Recensione de I TACCUINI DI MOSELLA FITCH, al teatro Due Roma dal 3 all'8 marzo 2015
Mosella, una simpatica signora anziana, rinuncia ad avere segreti post mortem. Attraverso Peter, un ragazzino a cui è destinata una lettera d'”istruzioni” scritta da lei stessa, dona le sue tracce a noi, poveri giovanissimi garzoni di bottega che ci troviamo tra le mani il fardello di emozioni di una donna senza filtri e diventiamo ereditieri di ciò che più sta a cuore a Madame Fitch: i suoi taccuini, che ci mettono in collegamento con un mondo fantasma. Èil mondo del passato, dell'esperienza, della fine dei giochi. Mattoncini che si depositano sulla muraglia della vita sulla Terra, ma che nella realtà dei fatti esistono solo nella memoria dei superstiti e nelle tracce visibili, che siano scolpite sulla carta, sul terreno o sulla pietra. Perciò, Mosella supera il tempo della sua vita, nonostante abbia deciso lei stessa di porvi fine, e continua ad interagire con chi resta.

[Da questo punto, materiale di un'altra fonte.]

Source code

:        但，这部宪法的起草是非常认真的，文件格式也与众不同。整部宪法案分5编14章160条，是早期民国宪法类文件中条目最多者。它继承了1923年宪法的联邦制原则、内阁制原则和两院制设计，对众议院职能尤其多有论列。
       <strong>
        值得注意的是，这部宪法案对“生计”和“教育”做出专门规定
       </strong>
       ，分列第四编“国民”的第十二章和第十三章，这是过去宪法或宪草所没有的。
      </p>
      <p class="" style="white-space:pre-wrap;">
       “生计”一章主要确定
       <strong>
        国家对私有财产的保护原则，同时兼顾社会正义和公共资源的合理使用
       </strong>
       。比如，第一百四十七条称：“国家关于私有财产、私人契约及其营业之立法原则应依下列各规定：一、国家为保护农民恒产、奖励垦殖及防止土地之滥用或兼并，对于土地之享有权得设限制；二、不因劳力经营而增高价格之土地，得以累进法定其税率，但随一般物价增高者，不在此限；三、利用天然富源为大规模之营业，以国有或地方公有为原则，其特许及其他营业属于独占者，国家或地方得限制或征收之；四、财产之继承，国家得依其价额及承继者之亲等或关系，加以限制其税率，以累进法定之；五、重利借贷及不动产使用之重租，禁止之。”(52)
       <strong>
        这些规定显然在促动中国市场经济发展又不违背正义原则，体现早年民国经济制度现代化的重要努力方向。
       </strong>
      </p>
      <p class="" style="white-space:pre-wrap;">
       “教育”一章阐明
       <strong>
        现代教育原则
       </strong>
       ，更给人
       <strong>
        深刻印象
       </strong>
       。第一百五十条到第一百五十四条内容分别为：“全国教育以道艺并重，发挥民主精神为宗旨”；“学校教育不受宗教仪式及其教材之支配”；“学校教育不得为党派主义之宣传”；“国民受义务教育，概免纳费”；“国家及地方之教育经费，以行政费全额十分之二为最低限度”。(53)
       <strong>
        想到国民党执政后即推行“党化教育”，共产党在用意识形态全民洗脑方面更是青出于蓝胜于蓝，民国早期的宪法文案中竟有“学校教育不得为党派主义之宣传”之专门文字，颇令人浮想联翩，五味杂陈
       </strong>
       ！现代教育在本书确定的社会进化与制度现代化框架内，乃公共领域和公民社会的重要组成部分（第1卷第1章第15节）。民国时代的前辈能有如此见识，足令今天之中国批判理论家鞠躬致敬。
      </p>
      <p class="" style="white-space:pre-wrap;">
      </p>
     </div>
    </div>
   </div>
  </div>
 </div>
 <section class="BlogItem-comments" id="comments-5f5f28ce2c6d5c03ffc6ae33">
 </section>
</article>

Sul palco, due binari. Uno caldo, protetto, in proscenio, che ci restituisce l'atmosfera di un salotto. Uno freddo, sul fondo, un paio di alberi spogli in un campo, forse un bosco, i colori gelidi, all'aperto. Sono le ambientazioni intorno alle quali ruotano i due personaggi.
Peter, dal suo rifugio segreto nel bosco, decide di fare tesoro del dono ricevuto e comincia a leggere il taccuino n.2, che madame scrive senza mezzi termini o vergogna delle sue bizarre esperienze. L'unica censura nel racconto, è forse nei confronti della purezza, dell'”Amore”. Il nodointricato che manipola le esistenze umane è difatti il maledetto Ingorgo, un pericolosissimo e spietato vortice di passioni e irrazionalità che si è nutrito di lei durante tutto il suo percorso di vita, condizionando la sua forma mentis.
Non si può rivelare lo squisito ingresso in scena della donna: lo spettro, mentre osserva divertita le mosse di Peter, restituisce in modo chiaro e semplice l'incanto di una dimensione paranormale, accompagnata dalla carica di Aretha Franklin.
Nella totalità, la pièce scorre a ritmo lento, rischiando di perdere la presa dello spettatore, anche se il racconto, dai contenuti intriganti, trasmette il desiderio di scoprire cos'altro abbia da dirci la signora, egregiamente resa ironica e spontanea dall'attrice Barbara Valmorin.